The post-lunch session at the ICA 2024 conference that I’m attending has been organised by the Global Journalism Innovation Lab (GJIL) project, and focusses on AI-generated content in the news. Elizabeth Dubois starts us off by defining generative AI as a type of artificial intelligence system which is capable of generating text, images, and other media in response to prompts. Such generative AI models learn the patterns and structure of their input training data, and then generate new data that have similar characteristics.

Michelle Bartleman now takes over by presenting an updated systematic literature review of journalism scholarship on automated content. This might refer variously to AI authorship, AI journalism, AI news, AI-generated news, or artificial journalism, and the update was necessary because the field has developed so much following the explosion in generative AI services in recent years and months; Michelle’s study eventually included 145 genuinely relevant articles from 40 countries of origin, with some 15-20 articles per annum since 2019. This is a substantial increase from previous years.

The next speaker in this session is my excellent QUT colleague Michelle Riedlinger, whose interest is on news consumers’ perceptions of AI-generated news content in Australia, Canada, and the UK. Younger consumers were more positive about such content than older users, and a further survey of news consumers has just launched. A recent Reuters report showed that users saw such content as less trustworthy, more up to date, and cheaper, as well as not worth paying for; however, user understanding of generative AI in general, and its uses in journalism in particular, is also still very limited. Preliminary patterns show that users are concerned about stories being written and delivered by AI.

Up next is another QUT colleague, Ned Watt, whose interest is in the intersection of generative AI and the field of independent fact-checking. Such independent fact-checking, contrary to journalistic fact-checking practices, is post hoc, testing claims that are already circulating in public, and has emerged as a global practice; Ned’s work focusses on Latin America, Southern Africa, and Australia, in particular.
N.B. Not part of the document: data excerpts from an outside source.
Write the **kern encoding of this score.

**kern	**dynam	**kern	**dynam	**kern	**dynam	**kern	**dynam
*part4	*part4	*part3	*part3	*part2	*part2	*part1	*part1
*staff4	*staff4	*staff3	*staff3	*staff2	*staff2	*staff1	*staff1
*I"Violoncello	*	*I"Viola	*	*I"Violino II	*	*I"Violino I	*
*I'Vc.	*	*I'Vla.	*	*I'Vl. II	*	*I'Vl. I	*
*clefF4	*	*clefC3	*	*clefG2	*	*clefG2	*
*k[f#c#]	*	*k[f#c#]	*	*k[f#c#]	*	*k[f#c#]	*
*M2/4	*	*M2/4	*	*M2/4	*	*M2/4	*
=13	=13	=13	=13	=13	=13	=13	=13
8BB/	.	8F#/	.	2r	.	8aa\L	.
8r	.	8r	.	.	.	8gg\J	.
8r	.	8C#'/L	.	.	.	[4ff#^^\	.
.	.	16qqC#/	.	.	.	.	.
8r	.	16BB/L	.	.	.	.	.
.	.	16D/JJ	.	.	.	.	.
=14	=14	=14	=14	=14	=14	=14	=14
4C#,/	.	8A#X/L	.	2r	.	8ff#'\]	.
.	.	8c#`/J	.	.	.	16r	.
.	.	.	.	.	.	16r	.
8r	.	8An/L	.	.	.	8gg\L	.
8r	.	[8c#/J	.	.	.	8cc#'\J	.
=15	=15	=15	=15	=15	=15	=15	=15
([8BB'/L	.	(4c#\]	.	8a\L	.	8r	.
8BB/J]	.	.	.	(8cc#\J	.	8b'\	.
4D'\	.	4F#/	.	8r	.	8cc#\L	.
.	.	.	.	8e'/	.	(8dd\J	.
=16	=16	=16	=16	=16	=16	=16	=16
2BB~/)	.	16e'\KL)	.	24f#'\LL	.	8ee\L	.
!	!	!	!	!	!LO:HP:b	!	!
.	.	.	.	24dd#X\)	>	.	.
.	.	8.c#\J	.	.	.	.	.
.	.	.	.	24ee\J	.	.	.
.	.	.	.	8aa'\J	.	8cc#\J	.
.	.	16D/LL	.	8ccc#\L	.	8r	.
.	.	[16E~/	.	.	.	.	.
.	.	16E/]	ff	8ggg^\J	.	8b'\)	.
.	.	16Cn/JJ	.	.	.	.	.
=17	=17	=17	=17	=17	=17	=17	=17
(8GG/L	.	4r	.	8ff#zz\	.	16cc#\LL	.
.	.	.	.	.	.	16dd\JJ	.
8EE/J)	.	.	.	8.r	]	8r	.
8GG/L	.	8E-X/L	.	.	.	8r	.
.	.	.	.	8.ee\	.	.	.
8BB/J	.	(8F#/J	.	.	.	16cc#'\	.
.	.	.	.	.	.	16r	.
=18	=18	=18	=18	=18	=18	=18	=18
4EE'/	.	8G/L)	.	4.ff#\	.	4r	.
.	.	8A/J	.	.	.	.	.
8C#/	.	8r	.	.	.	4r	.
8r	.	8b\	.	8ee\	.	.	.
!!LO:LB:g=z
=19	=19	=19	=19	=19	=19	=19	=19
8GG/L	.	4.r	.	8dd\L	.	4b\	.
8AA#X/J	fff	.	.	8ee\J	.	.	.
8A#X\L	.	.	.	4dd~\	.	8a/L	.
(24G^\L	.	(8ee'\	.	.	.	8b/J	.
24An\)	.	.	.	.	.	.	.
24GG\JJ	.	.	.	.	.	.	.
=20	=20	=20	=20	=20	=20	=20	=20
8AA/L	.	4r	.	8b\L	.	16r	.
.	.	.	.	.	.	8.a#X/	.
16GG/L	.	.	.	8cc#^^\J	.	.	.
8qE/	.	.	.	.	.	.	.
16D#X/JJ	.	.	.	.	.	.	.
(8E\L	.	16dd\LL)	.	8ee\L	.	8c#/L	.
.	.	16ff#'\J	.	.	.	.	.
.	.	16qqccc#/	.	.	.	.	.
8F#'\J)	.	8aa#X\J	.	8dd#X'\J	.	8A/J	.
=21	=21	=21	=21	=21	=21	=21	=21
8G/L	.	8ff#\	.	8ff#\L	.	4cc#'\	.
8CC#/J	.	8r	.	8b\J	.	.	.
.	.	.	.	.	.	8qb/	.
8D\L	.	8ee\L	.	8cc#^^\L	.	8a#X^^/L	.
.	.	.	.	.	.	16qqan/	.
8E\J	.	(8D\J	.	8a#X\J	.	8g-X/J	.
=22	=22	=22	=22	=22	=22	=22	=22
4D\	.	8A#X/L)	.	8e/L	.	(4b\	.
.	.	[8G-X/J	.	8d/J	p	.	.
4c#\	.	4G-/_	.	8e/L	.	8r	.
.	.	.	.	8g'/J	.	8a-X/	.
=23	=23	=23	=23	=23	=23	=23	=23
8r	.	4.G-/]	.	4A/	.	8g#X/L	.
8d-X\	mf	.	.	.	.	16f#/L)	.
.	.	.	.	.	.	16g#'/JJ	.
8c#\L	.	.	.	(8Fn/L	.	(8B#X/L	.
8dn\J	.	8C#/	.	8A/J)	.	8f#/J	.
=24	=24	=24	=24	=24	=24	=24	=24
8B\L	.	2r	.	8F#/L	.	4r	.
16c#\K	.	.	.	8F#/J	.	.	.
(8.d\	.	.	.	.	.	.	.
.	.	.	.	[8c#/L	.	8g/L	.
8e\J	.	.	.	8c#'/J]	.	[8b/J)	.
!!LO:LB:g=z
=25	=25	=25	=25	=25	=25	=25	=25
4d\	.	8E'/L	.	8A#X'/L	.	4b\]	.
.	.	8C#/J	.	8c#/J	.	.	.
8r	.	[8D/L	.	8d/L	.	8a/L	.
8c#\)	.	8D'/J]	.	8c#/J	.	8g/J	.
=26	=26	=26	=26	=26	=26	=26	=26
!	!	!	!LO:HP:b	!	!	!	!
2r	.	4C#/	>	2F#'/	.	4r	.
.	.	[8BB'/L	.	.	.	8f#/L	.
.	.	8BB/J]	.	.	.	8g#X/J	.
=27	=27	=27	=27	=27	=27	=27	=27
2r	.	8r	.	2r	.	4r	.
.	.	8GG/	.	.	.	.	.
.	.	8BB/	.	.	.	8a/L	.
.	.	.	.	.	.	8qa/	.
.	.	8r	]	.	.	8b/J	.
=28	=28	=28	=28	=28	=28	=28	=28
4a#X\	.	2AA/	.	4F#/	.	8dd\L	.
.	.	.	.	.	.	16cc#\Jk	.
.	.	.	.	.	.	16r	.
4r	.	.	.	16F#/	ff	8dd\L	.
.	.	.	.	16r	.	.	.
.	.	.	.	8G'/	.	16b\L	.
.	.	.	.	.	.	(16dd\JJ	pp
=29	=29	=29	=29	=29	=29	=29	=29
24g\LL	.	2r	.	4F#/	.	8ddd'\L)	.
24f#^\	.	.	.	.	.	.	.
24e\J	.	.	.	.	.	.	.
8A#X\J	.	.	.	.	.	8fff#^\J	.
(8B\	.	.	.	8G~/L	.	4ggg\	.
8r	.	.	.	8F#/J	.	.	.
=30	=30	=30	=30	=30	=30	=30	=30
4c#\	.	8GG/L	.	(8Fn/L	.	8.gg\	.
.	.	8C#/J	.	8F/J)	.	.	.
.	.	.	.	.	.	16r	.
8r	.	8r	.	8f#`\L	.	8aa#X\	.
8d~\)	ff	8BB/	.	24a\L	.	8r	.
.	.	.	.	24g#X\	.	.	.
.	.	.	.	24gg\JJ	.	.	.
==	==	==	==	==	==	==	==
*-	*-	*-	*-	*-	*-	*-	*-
He asked these fact-checking organisations about their emerging imaginaries for the use of AI in their work, and found that AI was seen predominantly as a potential friendly helper – employed in internal use rather than for the production of external output, for instance to monitor information feeds from media, politicians, social media, and elsewhere; review and verify potentially inauthentic content; and organise data over time. Fact-checkers did not see their overall work as replaceable by AI, however.

Finally, the great Alfred Hermida is reflecting on Sophi, an AI-based automation system developed by the elite Canadian newspaper Globe and Mail that is intended to represent the values of such newspaper journalism. Because of its origins in journalism rather than Silicon Valley, it was covered very positively as a groundbreaking news technology (a form of AI that is acceptable to newsrooms), and especially as improving news organisations’ return on investment by choosing what content should be inside or outside the paywall and otherwise determining story placement and promotion. Sophi can be understood as a kind of ‘dynamic paywall’; it is now used by nearly 60 news Websites, and especially for running local and regional news sites at scale and more efficiently.